Hacker News new | ask | show | jobs
by valenterry 355 days ago
How does AWS do that though? Do the re-implement all the code in every region? Because even the slightest re-use of code could trigger a synchronous (possibly delayed) downtime of all regions.
3 comments

Reusing code doesn't trigger region dependencies.

> Do the re-implement all the code in every region?

Everyone does.

The difference is AWS very strongly ensures that regions are independent failure domains. The GCP architecture is global with all the pros and cons that implies. e.g GCP has a truly global load balancer while AWS can not since everything is at core regional.

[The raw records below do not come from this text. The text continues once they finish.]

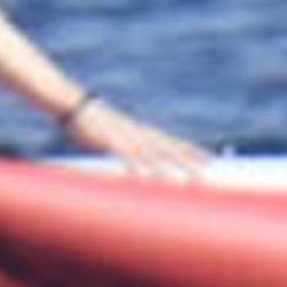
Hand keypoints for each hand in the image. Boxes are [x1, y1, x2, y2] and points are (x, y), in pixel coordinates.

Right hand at [65, 98, 210, 177]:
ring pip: (152, 155)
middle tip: (208, 175)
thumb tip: (135, 164)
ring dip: (170, 169)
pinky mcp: (109, 141)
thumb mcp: (116, 136)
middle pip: (170, 148)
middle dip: (189, 162)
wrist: (74, 105)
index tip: (212, 160)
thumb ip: (128, 149)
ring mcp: (126, 137)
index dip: (193, 151)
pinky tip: (145, 178)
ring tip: (185, 182)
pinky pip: (126, 156)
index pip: (175, 142)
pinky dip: (137, 166)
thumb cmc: (93, 123)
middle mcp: (139, 133)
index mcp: (143, 132)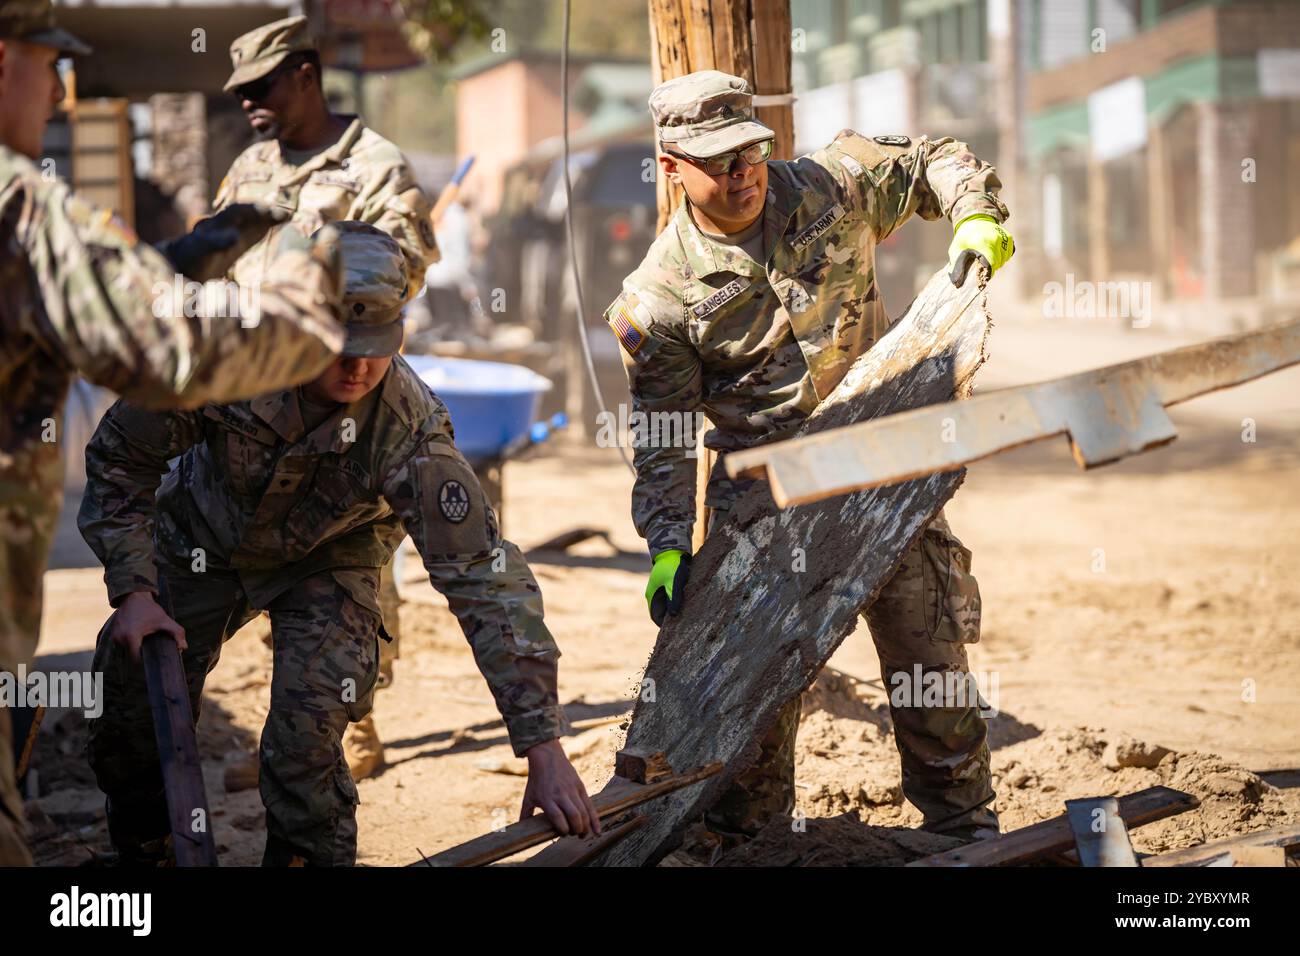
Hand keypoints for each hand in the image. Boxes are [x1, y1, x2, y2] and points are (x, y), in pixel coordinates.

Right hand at [109, 590, 185, 663]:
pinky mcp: (113, 634)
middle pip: (132, 655)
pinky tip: (140, 637)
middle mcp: (120, 638)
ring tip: (146, 640)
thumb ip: (177, 633)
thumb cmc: (149, 610)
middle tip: (153, 646)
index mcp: (131, 637)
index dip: (146, 661)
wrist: (134, 596)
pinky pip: (124, 644)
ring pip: (128, 650)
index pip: (136, 659)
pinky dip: (131, 643)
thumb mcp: (165, 620)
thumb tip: (184, 647)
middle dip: (142, 653)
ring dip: (136, 648)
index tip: (155, 657)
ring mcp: (115, 636)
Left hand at [159, 203, 287, 280]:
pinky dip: (268, 224)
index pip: (238, 210)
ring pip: (254, 219)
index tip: (268, 212)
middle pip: (249, 212)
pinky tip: (281, 223)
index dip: (253, 210)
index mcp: (218, 222)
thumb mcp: (204, 250)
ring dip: (270, 217)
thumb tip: (235, 238)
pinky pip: (255, 228)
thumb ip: (218, 242)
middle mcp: (228, 223)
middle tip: (285, 214)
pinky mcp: (240, 240)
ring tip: (288, 216)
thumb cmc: (193, 257)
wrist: (185, 265)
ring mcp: (235, 230)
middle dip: (266, 212)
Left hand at [520, 739, 600, 836]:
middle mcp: (560, 794)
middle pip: (573, 815)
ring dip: (585, 826)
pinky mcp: (580, 786)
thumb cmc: (537, 779)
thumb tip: (521, 830)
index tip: (563, 834)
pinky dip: (594, 819)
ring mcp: (572, 790)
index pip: (557, 817)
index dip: (562, 829)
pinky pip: (590, 805)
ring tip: (583, 835)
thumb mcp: (529, 796)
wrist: (547, 756)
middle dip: (576, 830)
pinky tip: (596, 830)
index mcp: (546, 798)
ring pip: (583, 811)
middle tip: (574, 835)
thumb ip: (526, 813)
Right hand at [645, 549, 690, 625]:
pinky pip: (673, 599)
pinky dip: (679, 603)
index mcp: (651, 596)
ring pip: (668, 606)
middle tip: (684, 627)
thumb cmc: (672, 566)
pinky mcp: (669, 587)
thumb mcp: (673, 582)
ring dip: (676, 611)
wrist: (673, 550)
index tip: (676, 631)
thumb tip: (673, 615)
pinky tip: (689, 606)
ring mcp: (661, 591)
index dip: (664, 626)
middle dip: (671, 620)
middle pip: (662, 613)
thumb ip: (673, 598)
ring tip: (688, 618)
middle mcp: (655, 595)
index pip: (655, 617)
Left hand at [947, 214, 1013, 284]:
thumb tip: (957, 284)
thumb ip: (957, 267)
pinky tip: (994, 253)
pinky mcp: (1008, 237)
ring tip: (987, 258)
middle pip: (998, 263)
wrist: (974, 220)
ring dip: (997, 262)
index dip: (987, 273)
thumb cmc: (963, 238)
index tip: (981, 276)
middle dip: (991, 268)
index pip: (991, 264)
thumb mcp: (955, 251)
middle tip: (981, 266)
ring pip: (1005, 259)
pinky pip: (1009, 253)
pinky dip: (1003, 256)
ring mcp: (1003, 237)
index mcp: (982, 243)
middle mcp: (995, 239)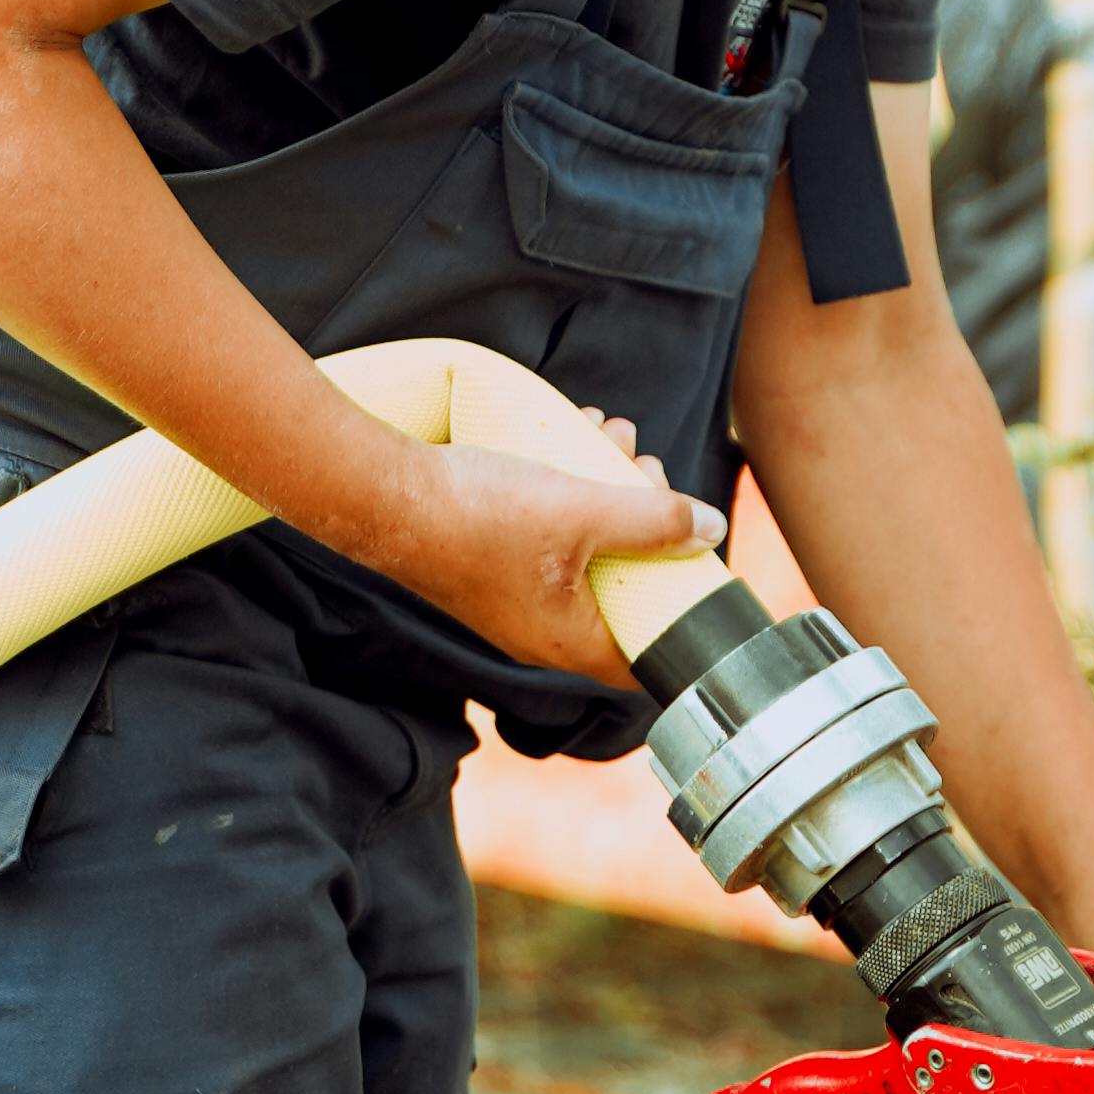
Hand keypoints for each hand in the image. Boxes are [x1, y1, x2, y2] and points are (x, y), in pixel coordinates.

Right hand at [370, 421, 718, 689]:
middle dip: (648, 525)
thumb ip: (654, 521)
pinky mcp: (491, 562)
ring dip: (608, 493)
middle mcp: (543, 630)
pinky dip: (568, 489)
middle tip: (651, 478)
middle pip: (623, 586)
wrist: (383, 496)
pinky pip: (550, 532)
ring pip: (586, 548)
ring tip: (613, 440)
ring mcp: (515, 597)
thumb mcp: (584, 512)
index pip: (647, 658)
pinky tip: (573, 436)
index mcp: (570, 641)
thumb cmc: (478, 516)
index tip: (698, 565)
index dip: (682, 616)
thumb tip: (710, 527)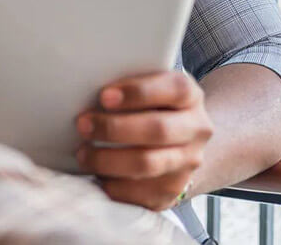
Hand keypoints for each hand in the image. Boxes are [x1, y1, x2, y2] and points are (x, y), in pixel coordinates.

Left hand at [74, 71, 212, 211]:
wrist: (181, 146)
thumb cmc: (153, 109)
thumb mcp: (152, 90)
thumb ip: (130, 88)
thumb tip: (86, 88)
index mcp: (191, 96)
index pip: (174, 89)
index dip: (138, 92)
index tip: (104, 96)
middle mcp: (197, 129)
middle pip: (158, 129)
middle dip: (114, 128)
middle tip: (83, 125)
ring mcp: (188, 163)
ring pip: (147, 164)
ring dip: (108, 159)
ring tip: (83, 153)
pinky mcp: (172, 191)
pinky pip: (140, 193)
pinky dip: (113, 184)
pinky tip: (97, 175)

They definitely roll out code (at least for some services) one region at a time. That doesn't prevent old bugs/issues from coming up but it definitely helps prevent new ones from becoming global outages.
Right, that makes sense. But if it's an evil bug that triggers e.g. over a year-change only, then that might not help.

So I suppose theoretically also AWS can go down all together, even if less likely.

Region (and even availability zones) in AWS are independent. The regions all have overlapping IPv4 addresses, so direct cross-region connectivity is impossible.

So it's actually really hard to accidentally make cross-region calls, if you're working inside the AWS infrastructure. The call has to happen over the public Internet, and you need a special approval for that.

Deployments also happen gradually, typically only a few regions at a time. There's an internal tool that allows things to be gradually rolled out and automatically rolled back if monitoring detects that something is off.